Their results are fascinating and the paper is worth a detailed read, but some of their conclusions feel particularly relevant in the current crisis. First, there is a strong relationship between the breakdown of institutions and a decline in human securities. No one is an island: nobody thrives when we let our sustaining institutions crumble. How we get food, how we receive medical care, and how we keep interpersonal violence in check are all embedded in institutional systems. If those systems fail, we’re likely to suffer. We’re witnessing severe stresses on some of our systems right now as they struggle to keep up with the demands created by the current pandemic.
The hopeful part of the study is that the researchers identified communities and community security as strong predictors that social transformation would be less painful. If communities remained strong – if they didn’t disintegrate under the weight of social transformations – people experienced less food insecurity, less interpersonal violence, and less death. The researchers also found a positive feedback loop – strong communities could bolster institutional security, preventing or dampening the major institutional collapses that were found to be disastrous in the less fortunate cases. The authors conclude: “We must consider the people’s experiences because what happens at the local level can stabilize society, can augment people’s capabilities for contributing in positive ways, and thus can help avert disaster.”

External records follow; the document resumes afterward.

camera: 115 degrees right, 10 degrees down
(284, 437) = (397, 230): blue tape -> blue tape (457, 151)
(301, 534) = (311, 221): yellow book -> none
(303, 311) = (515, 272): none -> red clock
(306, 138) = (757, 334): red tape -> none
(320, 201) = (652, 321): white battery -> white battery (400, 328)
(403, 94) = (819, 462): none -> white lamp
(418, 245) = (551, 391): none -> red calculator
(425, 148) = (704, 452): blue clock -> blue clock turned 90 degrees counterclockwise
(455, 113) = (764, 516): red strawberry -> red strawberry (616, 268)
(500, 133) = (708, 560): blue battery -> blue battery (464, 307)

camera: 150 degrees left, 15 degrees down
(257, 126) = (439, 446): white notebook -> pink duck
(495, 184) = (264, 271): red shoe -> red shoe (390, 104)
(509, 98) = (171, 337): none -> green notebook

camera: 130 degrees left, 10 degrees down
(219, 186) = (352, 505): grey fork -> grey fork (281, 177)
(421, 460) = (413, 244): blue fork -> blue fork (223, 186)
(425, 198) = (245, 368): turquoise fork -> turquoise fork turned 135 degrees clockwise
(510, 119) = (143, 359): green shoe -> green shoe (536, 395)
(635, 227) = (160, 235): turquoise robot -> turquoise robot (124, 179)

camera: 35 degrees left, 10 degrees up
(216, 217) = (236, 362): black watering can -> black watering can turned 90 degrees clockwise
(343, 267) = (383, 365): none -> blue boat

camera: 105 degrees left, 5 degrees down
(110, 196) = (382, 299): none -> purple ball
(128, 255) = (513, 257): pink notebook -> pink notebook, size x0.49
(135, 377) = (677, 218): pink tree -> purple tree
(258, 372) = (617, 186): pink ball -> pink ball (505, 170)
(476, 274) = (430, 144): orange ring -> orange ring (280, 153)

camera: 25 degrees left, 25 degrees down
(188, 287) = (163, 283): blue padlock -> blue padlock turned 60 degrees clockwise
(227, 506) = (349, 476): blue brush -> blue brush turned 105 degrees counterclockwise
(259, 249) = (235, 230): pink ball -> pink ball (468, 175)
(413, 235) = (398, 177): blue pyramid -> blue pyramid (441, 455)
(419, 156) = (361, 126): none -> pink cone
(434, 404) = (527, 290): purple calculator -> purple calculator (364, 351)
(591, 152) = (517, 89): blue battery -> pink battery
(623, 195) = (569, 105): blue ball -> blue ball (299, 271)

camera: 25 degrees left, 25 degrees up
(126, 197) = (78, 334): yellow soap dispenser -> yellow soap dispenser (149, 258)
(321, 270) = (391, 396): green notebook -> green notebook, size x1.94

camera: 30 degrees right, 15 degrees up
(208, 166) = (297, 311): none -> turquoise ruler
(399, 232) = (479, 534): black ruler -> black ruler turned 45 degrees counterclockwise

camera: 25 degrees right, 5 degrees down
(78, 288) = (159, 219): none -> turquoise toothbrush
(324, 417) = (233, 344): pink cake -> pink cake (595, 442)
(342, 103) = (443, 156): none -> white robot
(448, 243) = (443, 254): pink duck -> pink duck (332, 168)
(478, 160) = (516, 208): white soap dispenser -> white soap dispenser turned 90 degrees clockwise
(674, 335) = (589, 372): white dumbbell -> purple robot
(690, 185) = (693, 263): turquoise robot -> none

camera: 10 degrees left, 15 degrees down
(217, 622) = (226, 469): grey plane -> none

I’m probably not the only one who’s found herself reaching out to friends she hasn’t talked to in years to check on how they’re doing in this crazy situation. It turns out this normal human impulse may have a practical benefit. Cross-cultural, cross-temporal evidence reminds us that our communities make us resilient. Strong communities protect and provide and care for us when larger institutions falter and can even prop up those institutions until they recover their footing. Community-building in the time of Coronavirus may not look like it used to, but it’s one of the smartest things we can do.
* Hegmon M, Peeples MA, on behalf of the LTVTP-NABO collaboration (2018) The human experience of social transformation: Insights from comparative archaeology. PLoS ONE 13(11): e0208060. https://doi.org/10.1371/journal.pone.0208060
** The researchers followed the United Nations definition of seven types of human securities to assess human security broadly: economic, food, health, environmental, personal, community, political.